ECLI:NL:RBNHO:2024:2432

Rechtbank Noord-Holland

Datum uitspraak
15 maart 2024
Publicatiedatum
11 maart 2024
Zaaknummer
C/15/348791 / KG ZA 24-52
Instantie
Rechtbank Noord-Holland
Type
Uitspraak
Rechtsgebied
Civiel recht; Personen- en familierecht
Procedures
  • Kort geding
Rechters
  • P.W.M. de Wolf MSM
Vindplaatsen
  • Rechtspraak.nl
AI samenvatting door LexboostAutomatisch gegenereerd

Afwijzing verzoek tot wijziging zorgregeling en nakoming zorgregeling in kort geding

In deze zaak, behandeld door de Rechtbank Noord-Holland op 15 maart 2024, is een kort geding aan de orde waarin de vader en de moeder van twee minderjarigen betrokken zijn. De vader vordert nakoming van de zorgregeling die op 21 augustus 2019 door de rechtbank is vastgesteld, terwijl de moeder verzoekt om wijziging van deze zorgregeling. De moeder heeft de omgang tussen de kinderen en de vader begin januari 2024 stopgezet en stelt dat de vader niet in staat is om voor de kinderen te zorgen. De vader ontkent deze beschuldigingen en stelt dat de moeder de kinderen bij hem weg houdt. Tijdens de mondelinge behandeling hebben de minderjarigen hun mening kenbaar gemaakt, waarbij zij hebben aangegeven niet meer bij de vader te willen verblijven. De voorzieningenrechter oordeelt dat de vordering van de vader tot nakoming van de zorgregeling moet worden afgewezen, omdat dit in strijd is met de zwaarwegende belangen van de kinderen. De vordering van de moeder tot wijziging van de zorgregeling wordt eveneens afgewezen wegens gebrek aan spoedeisend belang. De proceskosten worden gecompenseerd, zodat iedere partij de eigen kosten draagt.

Uitspraak

vonnis

RECHTBANK NOORD-HOLLAND

Familie en Jeugd
Zittingsplaats Haarlem
zaaknummer / rolnummer: C/15/348791 / KG ZA 24-52
Vonnis in kort geding van 15 maart 2024
in de zaak van
[de vader],
wonende te [plaats]
,
eiser in conventie,
verweerder in reconventie,
advocaat mr. Y. Bruin te Heerhugowaard,
tegen
[de moeder],
wonende te [plaats]
,
gedaagde in conventie,
eiseres in reconventie,
advocaat mr. S.A.S. Matheij te Heemstede.
Partijen zullen hierna de vader en de moeder genoemd worden.

1.De procedure

1.1.

[Opdrachten]
• A. Beantwoord aan de hand van de uitspraak over de zorgregeling de volgende vragen:
(i) Op welke datum heeft de rechtbank de zorgregeling vastgesteld waarvan de vader nakoming vordert?
(ii) Om welke reden wordt de vordering van de moeder tot wijziging van de zorgregeling afgewezen?
(iii) In welke plaats is de advocaat van de moeder gevestigd?
• B. Zet de uitspraak over de zorgregeling voort vanaf het punt waar de tekst ophoudt.

[Gegevensfragmenten]
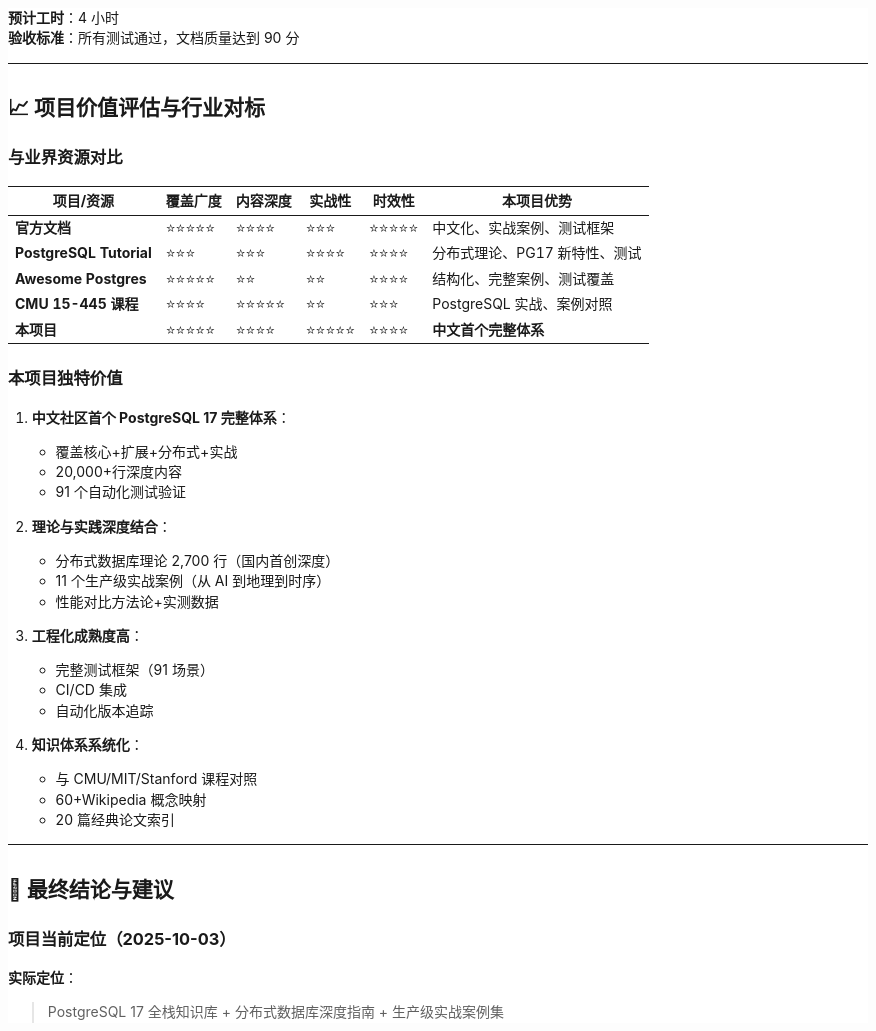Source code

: **预计工时**：4 小时  
**验收标准**：所有测试通过，文档质量达到 90 分

---

## 📈 项目价值评估与行业对标

### 与业界资源对比

| 项目/资源               | 覆盖广度   | 内容深度   | 实战性     | 时效性     | 本项目优势                    |
| ----------------------- | ---------- | ---------- | ---------- | ---------- | ----------------------------- |
| **官方文档**            | ⭐⭐⭐⭐⭐ | ⭐⭐⭐⭐   | ⭐⭐⭐     | ⭐⭐⭐⭐⭐ | 中文化、实战案例、测试框架    |
| **PostgreSQL Tutorial** | ⭐⭐⭐     | ⭐⭐⭐     | ⭐⭐⭐⭐   | ⭐⭐⭐⭐   | 分布式理论、PG17 新特性、测试 |
| **Awesome Postgres**    | ⭐⭐⭐⭐⭐ | ⭐⭐       | ⭐⭐       | ⭐⭐⭐⭐   | 结构化、完整案例、测试覆盖    |
| **CMU 15-445 课程**     | ⭐⭐⭐⭐   | ⭐⭐⭐⭐⭐ | ⭐⭐       | ⭐⭐⭐     | PostgreSQL 实战、案例对照     |
| **本项目**              | ⭐⭐⭐⭐⭐ | ⭐⭐⭐⭐   | ⭐⭐⭐⭐⭐ | ⭐⭐⭐⭐   | **中文首个完整体系**          |

### 本项目独特价值

1. **中文社区首个 PostgreSQL 17 完整体系**：

   - 覆盖核心+扩展+分布式+实战
   - 20,000+行深度内容
   - 91 个自动化测试验证

2. **理论与实践深度结合**：

   - 分布式数据库理论 2,700 行（国内首创深度）
   - 11 个生产级实战案例（从 AI 到地理到时序）
   - 性能对比方法论+实测数据

3. **工程化成熟度高**：

   - 完整测试框架（91 场景）
   - CI/CD 集成
   - 自动化版本追踪

4. **知识体系系统化**：
   - 与 CMU/MIT/Stanford 课程对照
   - 60+Wikipedia 概念映射
   - 20 篇经典论文索引

---

## 🎯 最终结论与建议

### 项目当前定位（2025-10-03）

**实际定位**：

> PostgreSQL 17 全栈知识库 + 分布式数据库深度指南 + 生产级实战案例集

[Antwoorden]
• A.
(i) Op 21 augustus 2019.
(ii) Wegens gebrek aan spoedeisend belang.
(iii) In Heemstede.

• B.
Het verloop van de procedure blijkt uit:
  • de dagvaarding, uitgebracht op 20 februari 2024, met bijlagen;
  • de conclusie van antwoord, ingekomen op 28 februari 2024, met bijlagen, tevens houdende eis in reconventie.
  • de brieven van na te noemen minderjarigen van 21 februari 2024.
1.2.
De mondelinge behandeling van het kort geding heeft plaatsgevonden op 4 maart 2024
.Aanwezig waren partijen en hun advocaten. Mr. Matheij heeft gepleit overeenkomstig de door haar overgelegde pleitnotities.
1.3.
De minderjarige [de minderjarige 1] en [de minderjarige 2] zijn, gelet op hun leeftijd, in de gelegenheid gesteld hun mening kenbaar te maken. [de minderjarige 1] heeft voorafgaand aan de zitting haar mening in raadkamer kenbaar gemaakt. [de minderjarige 2] heeft zich afgemeld.

2.De feiten

2.1.
Partijen zijn op [huwelijksdatum] met elkaar gehuwd. Bij beslissing van het Amtsgericht [plaats] van 17 december 2019 is de echtscheiding tussen partijen uitgesproken.
2.2.
Uit dit huwelijk zijn geboren de minderjarigen: [de minderjarigen] :
  • [de minderjarige 1] , geboren op [geboortedatum] te [plaats] , Duitsland;
  • [de minderjarige 2] , geboren op [geboortedatum] te [plaats] , Duitsland.
2.3.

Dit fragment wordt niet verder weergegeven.